Improve BGP Startup Time on Cisco IOS
I like using Cisco IOS for my routing protocol virtual labs1. It uses a trivial amount of memory2 and boots relatively fast. There was just one thing that kept annoying me: Cisco IOS release 15.x takes forever to install local routes in the BGP table and even longer to select the best routes and propagate them3.
I finally found the culprit: bgp update-delay nerd knob. Here’s what the documentation has to say about it:
When BGP is started, it waits a specified period of time for its neighbors to be established themselves and to begin sending their initial updates. Once that period is complete, or when the time expires, the best path is calculated for each route, and the software starts sending advertisements out to its peers.
Why would you want to do that? Back to documentation…
This behavior improves convergence time because, if the software were to start sending advertisements out immediately, it would have to send extra advertisements if it later received a better path for the prefix from another peer.
That makes perfect sense. It would be ridiculous to waste CPU cycles selecting the best routes based on incomplete information and telling everyone else about your wonderful “discovery” while the BGP table is still being updated with incoming messages. It’s much better to keep collecting incoming updates until the neighbors tell you they’re done (assuming they know what End-of-RIB marker is)4 and then do your job.

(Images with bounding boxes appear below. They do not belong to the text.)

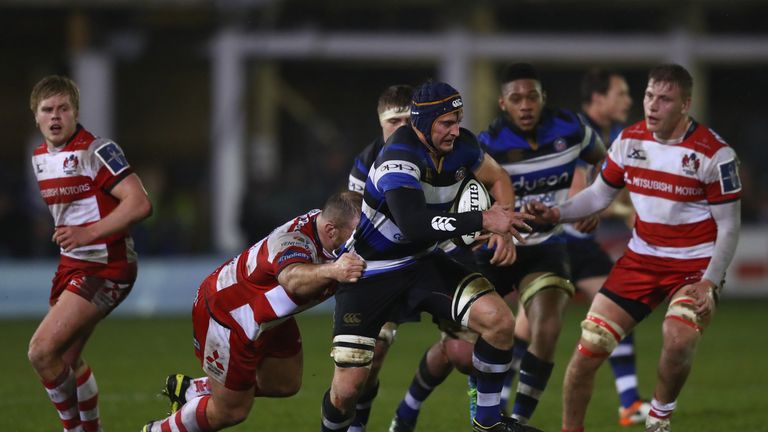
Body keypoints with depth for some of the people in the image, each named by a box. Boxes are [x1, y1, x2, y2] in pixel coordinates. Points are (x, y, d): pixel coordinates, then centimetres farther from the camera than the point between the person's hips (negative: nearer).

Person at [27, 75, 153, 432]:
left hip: (105, 268, -9)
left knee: (42, 352, -17)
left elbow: (139, 204, -25)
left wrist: (89, 233, -30)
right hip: (71, 265, 9)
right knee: (67, 359, 15)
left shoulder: (97, 151, -16)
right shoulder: (40, 157, 10)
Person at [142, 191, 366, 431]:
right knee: (231, 411, 2)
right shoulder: (294, 241, -41)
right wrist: (332, 271, -84)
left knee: (285, 385, 19)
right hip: (226, 314, -9)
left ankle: (191, 390, 37)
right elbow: (292, 279, -65)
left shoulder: (325, 219, -17)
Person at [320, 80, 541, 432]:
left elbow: (497, 180, 11)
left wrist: (504, 229, -8)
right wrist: (484, 221, -40)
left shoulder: (460, 145, -9)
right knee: (348, 386, -10)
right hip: (369, 272, -6)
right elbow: (413, 225, -44)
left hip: (423, 263, 6)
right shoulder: (400, 159, -29)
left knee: (499, 321, -14)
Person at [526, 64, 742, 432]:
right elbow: (600, 194, 11)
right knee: (590, 346, -6)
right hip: (641, 259, 4)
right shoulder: (630, 140, 0)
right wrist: (556, 213, -7)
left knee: (678, 338, -31)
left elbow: (729, 226, -8)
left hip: (695, 265, -4)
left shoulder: (713, 153, -14)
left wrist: (710, 283, -18)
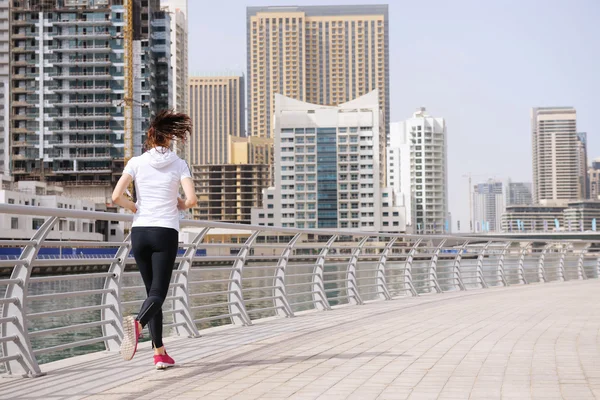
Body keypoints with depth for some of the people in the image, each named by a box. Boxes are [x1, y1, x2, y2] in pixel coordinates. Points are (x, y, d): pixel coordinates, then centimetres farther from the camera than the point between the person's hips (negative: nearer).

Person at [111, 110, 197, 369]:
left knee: (152, 291, 12)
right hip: (166, 233, -2)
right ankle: (137, 323, -37)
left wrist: (136, 208, 11)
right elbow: (191, 199, -10)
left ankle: (160, 353, 7)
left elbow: (116, 196, -7)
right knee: (158, 293, -3)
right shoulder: (179, 165, 1)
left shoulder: (137, 162, 2)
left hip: (140, 231, 2)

However, that procedure works well when a single router is restarted. As netlab starts lab devices in parallel and configures BGP on them at the same time, all BGP routers wait for everyone else to send them the updates. Obviously nothing happens until the bgp update-delay timer expires, everyone gives up, selects the current best routes (which happen to be locally originated routes), and forwards them to the neighbors… and we have fully synchronized BGP tables in a second.
The default value of bgp update-delay is 120 seconds – not unreasonable if you expect to receive full Internet routing table from a few BGP neighbors, but definitely way too long for a virtual lab. Adding bgp update-delay 5 to netlab Cisco IOS BGP configuration template turned a major annoyance back into a lovely experience.

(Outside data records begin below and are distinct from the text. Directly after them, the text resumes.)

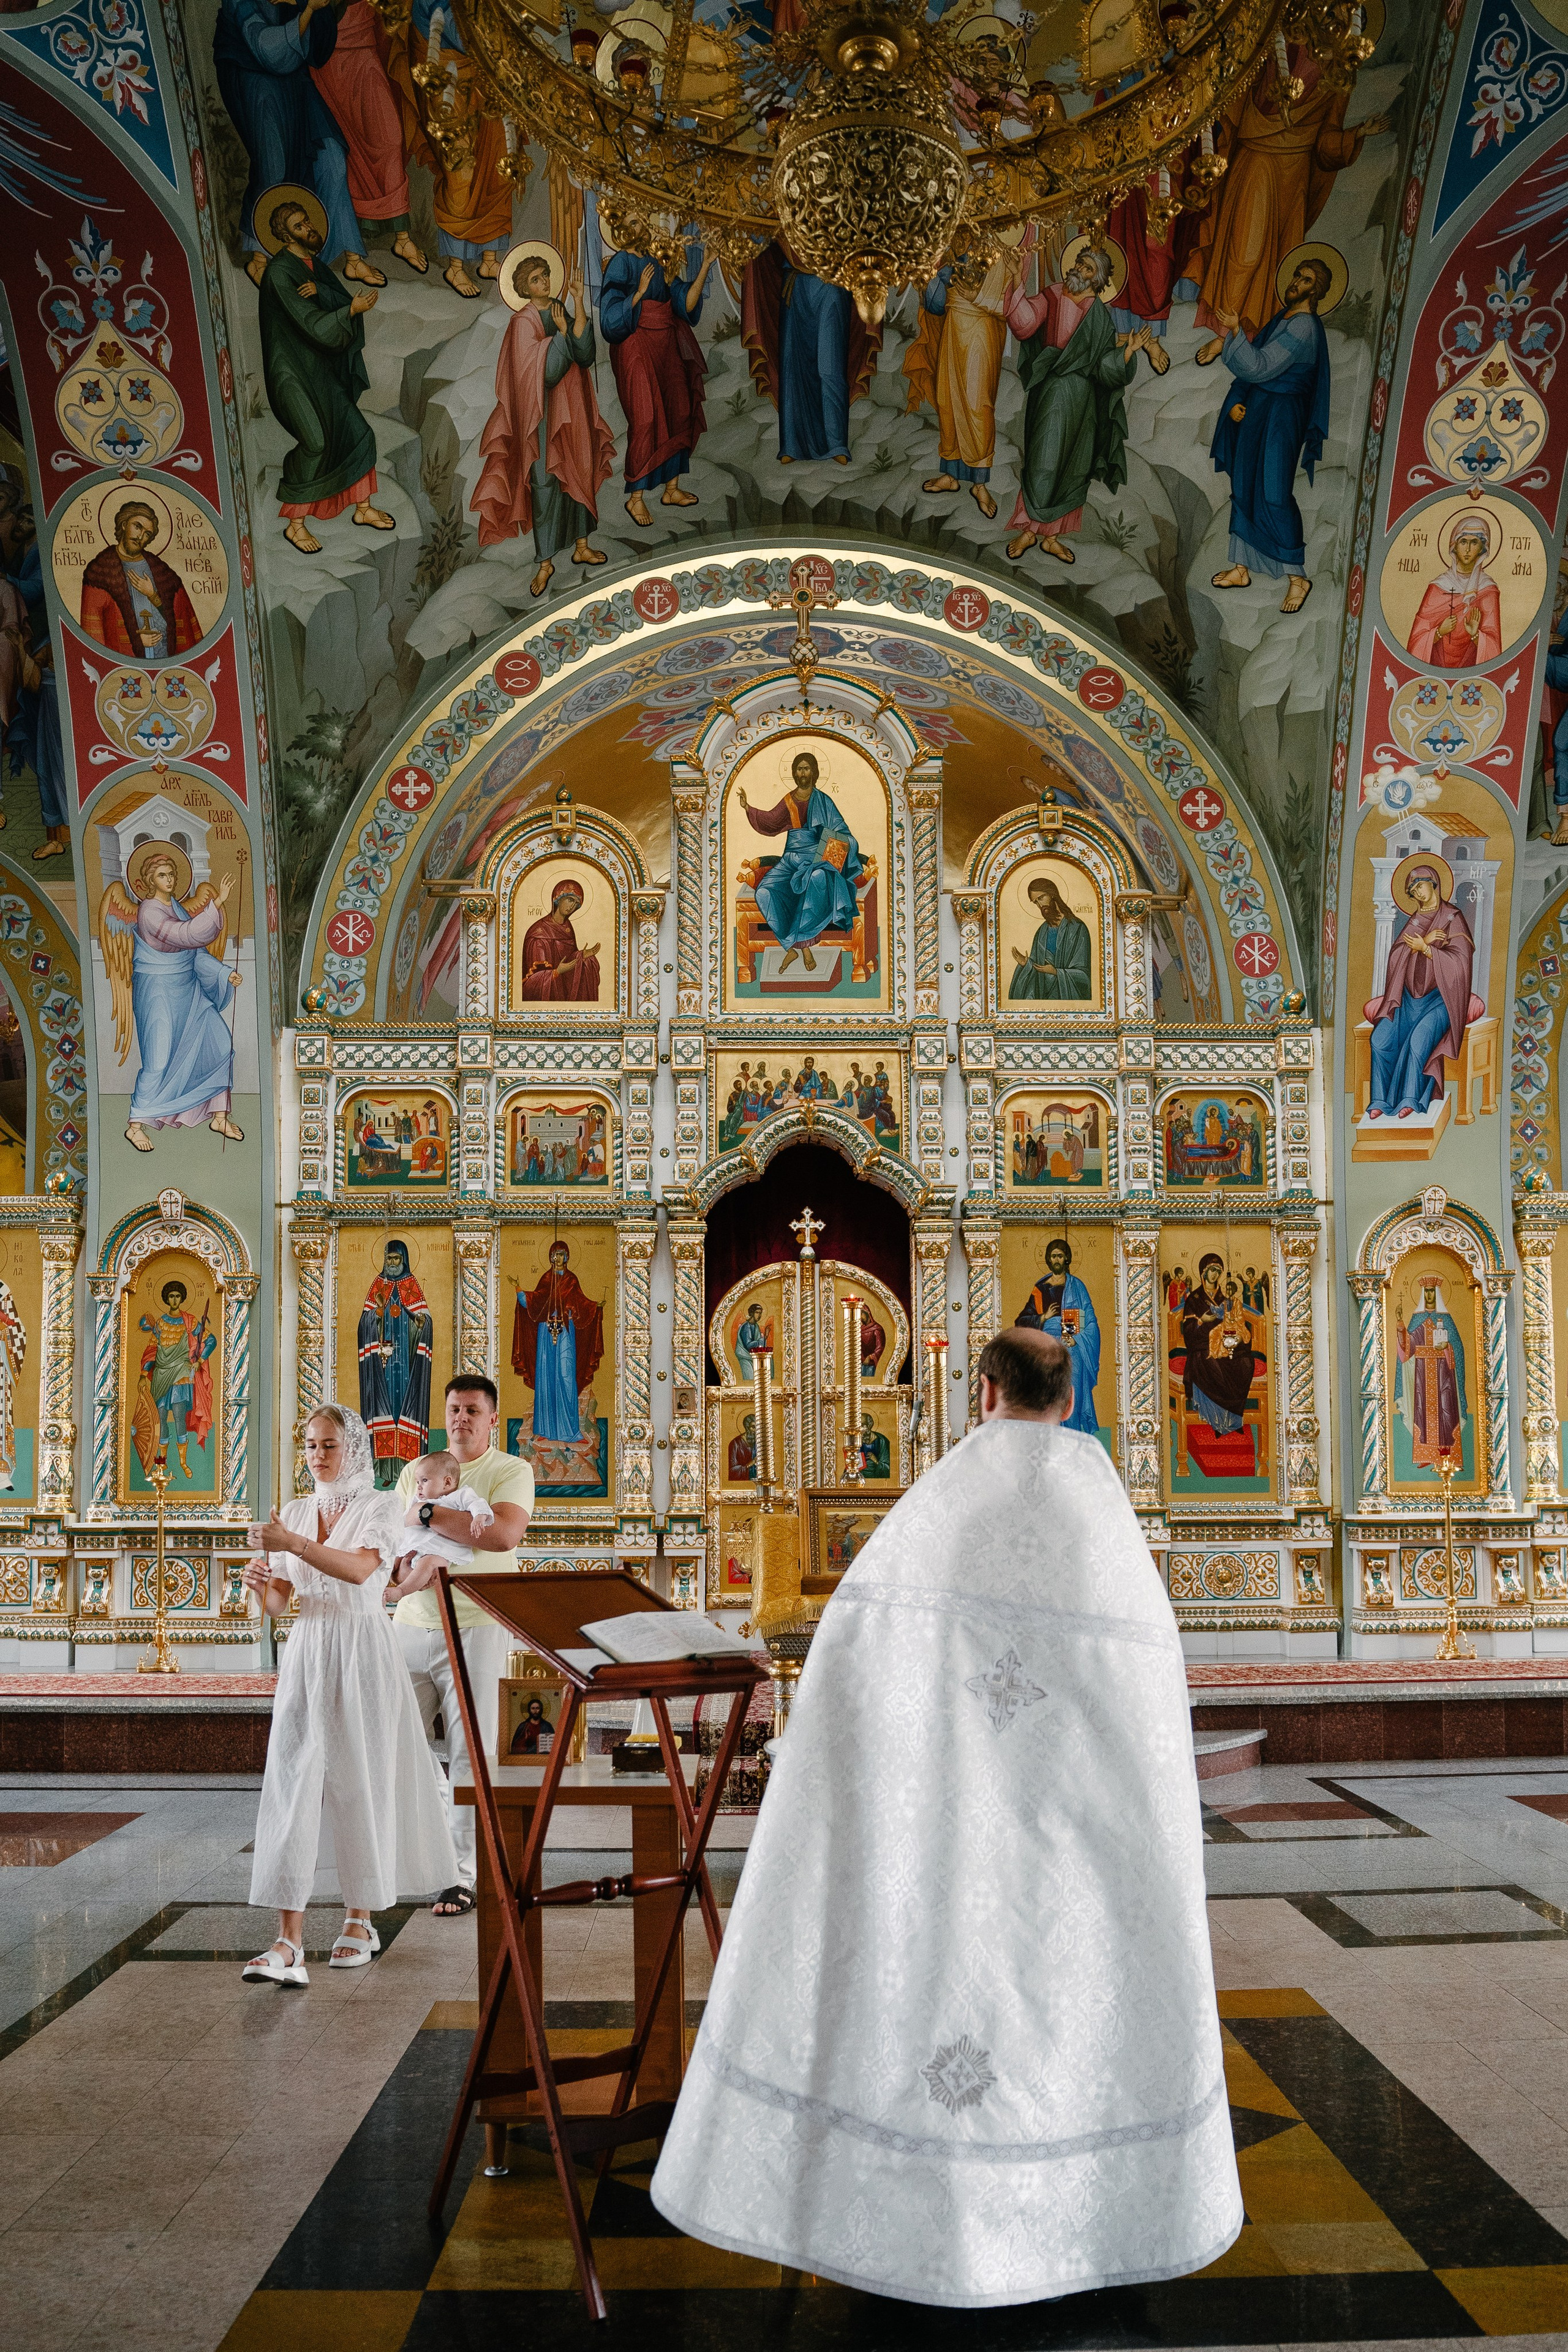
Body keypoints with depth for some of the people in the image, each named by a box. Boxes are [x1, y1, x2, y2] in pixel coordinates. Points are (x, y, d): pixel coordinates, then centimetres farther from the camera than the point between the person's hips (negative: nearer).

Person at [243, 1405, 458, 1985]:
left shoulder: (377, 1508, -3)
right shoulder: (294, 1511, 11)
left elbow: (360, 1569, -23)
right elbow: (280, 1603, 9)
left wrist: (292, 1542, -32)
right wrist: (260, 1585, -13)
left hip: (363, 1653, -3)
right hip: (306, 1653, 4)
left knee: (360, 1784, 4)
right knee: (292, 1781, -8)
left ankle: (360, 1919, 23)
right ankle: (289, 1941, -11)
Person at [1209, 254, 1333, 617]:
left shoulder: (1304, 327, -15)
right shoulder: (1280, 319, 15)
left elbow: (1259, 368, -22)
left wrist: (1235, 334, -22)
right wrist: (1236, 403, 1)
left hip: (1280, 416, -9)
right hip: (1253, 412, 9)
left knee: (1273, 494, -11)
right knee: (1243, 488, 12)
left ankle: (1297, 577, -4)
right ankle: (1241, 568, 21)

Finally, keep in mind that what works best in a lab might not be suitable for production deployment. Don’t tweak this nerd knob in a production network unless you have an extremely good reason to do it, see also the comment by Mehdi SFAR.
… although I made a decision to use Arista vEOS/cEOS whenever possible when creating blog posts. Repeatability is crucial – anyone can download Arista VM/container software while Cisco keeps hiding IOSv like it would be its crown jewels. ↩︎
… as opposed to resource hogs like Nexus OS or several Junos platforms. ↩︎
… compared to what I’d been experiencing 25 years ago when I was still teaching my BGP course (the precursor of CBCR course) at Cisco Europe. ↩︎
Or wait for two keepalives, see the comment by Jeff Tantsura. ↩︎
What about BIRD on Linux? I started using it for my "vendor-neutral" posts, and I have been very positively surprised about its versatility.

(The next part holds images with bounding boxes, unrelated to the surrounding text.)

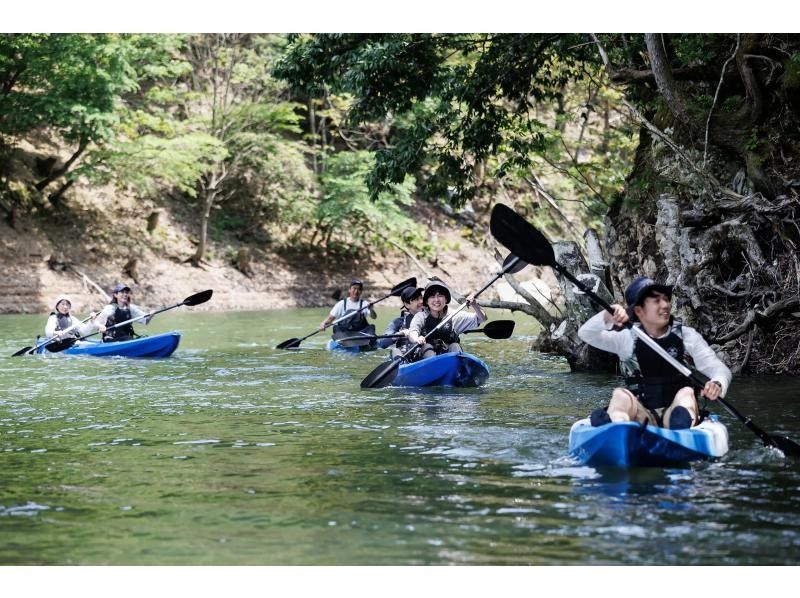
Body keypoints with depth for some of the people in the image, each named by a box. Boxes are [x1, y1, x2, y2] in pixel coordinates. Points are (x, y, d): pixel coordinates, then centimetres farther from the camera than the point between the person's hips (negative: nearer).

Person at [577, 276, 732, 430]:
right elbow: (586, 334, -1)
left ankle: (681, 427, -65)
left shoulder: (687, 336, 8)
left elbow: (720, 369, 1)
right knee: (621, 395, -26)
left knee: (686, 393, -28)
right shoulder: (627, 338, 8)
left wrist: (717, 383, -24)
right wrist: (607, 318, -23)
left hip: (673, 416, 0)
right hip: (642, 417, 0)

Please note - (somewhat vendor dependent) when GR is not negotiated - EoR is not sent; most BGP implementations will use 1st (well, technically 2nd) keepalive as an indicator that the sender is done and best path can be run
yes - I have just experienced this with IOSXR and it is very annoying as we wanted to track EoR to measure the BGP convergence time throughout major faults and build some stats/data to then analyse.
In a major router vendor, EoR is only available for GR and Enhanced Route Refresh (clear bgp soft).
Having said that, RFC 4742 says:
" Although the End-of-RIB marker is specified for the purpose of BGP graceful restart, it is noted that the generation of such a marker upon completion of the initial update would be useful for routing convergence in general, and thus the practice is recommended. "
As you correctly mentioned, it's crucial to be cautious when modifying this timer as doing so may result in unexpected consequences.
For example, in a multihomed design where the CE receives the default route from both PEs, if the primary PE restarts and establishes the CE-PE peering, it may start sending the Default route before VPNv4 convergence is complete, potentially causing traffic to be blackholed for some time.
Therefore, depending on the number of peerings and routes involved, maintaining or even increasing the update-delay timer may be necessary in certain use cases.
BTW, a quick point regarding the update-delay timer: The update-delay timer waits after the FIRST neighbor is established before starting its calculation.
I just wanted to share this use case with the readers.
FRR has two modes for this
datacentermode where the update delay is set to 0( just start doing the work ) and
traditionalwhere the update delay is 120 seconds as you have experienced.
update-delay is 0 In FRR regardless of which mode is selected.
Another production use-case for which this timer is useful is to avoid sending aggregates before sending all of their contributors too, this way avoiding blackholing.